Task objective:
After finding the line that contains "7844 Fox Horn Dr, Irving, TX 75063", reproduce it and each line below it through the end of the listing, exactly, with nothing added.

Data extract:
------

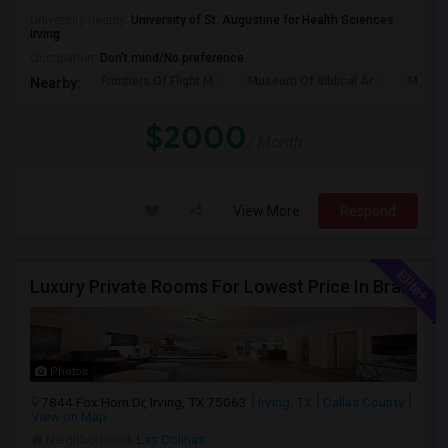
University nearby:
University of St. Augustine for Health Sciences
Irving
Occupation:
Don't mind/No preference
Frontiers Of Flight M
Museum Of Biblical Ar
Meado
Nearby:
$2000
/ Month
View More
Respond
Luxury Private Rooms For Lowest Price In Brand New Huge House In Dallas, Las Colinas With All Amenities, Swimming Pool!
Photos
7844 Fox Horn Dr, Irving, TX 75063
Irving, TX
Dallas County
View on Map
Neighborhood:
Las Colinas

------

Your response:
7844 Fox Horn Dr, Irving, TX 75063
Irving, TX
Dallas County
View on Map
Neighborhood:
Las Colinas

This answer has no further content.